Material provided
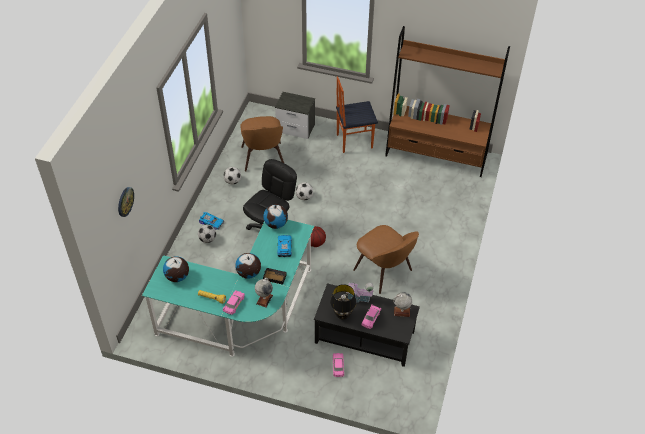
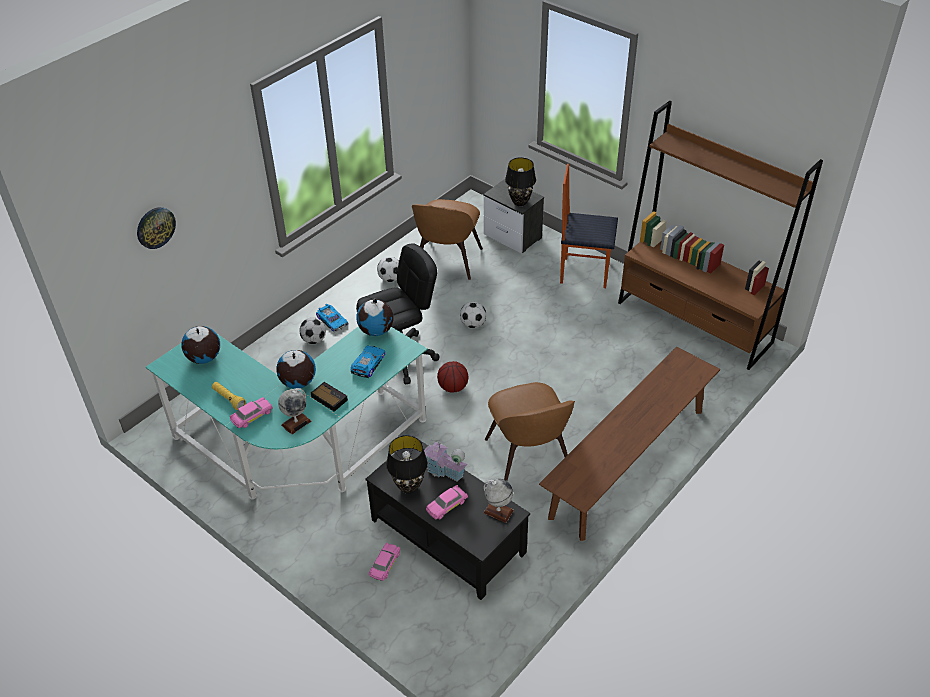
camera: 25 degrees right, 5 degrees down
(302, 106) = (519, 202): none -> black table lamp
(442, 256) = (628, 462): none -> brown bench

Work order
Copy each line of the material where "none" is found.

Completed exercise
(302, 106) = (519, 202): none -> black table lamp
(442, 256) = (628, 462): none -> brown bench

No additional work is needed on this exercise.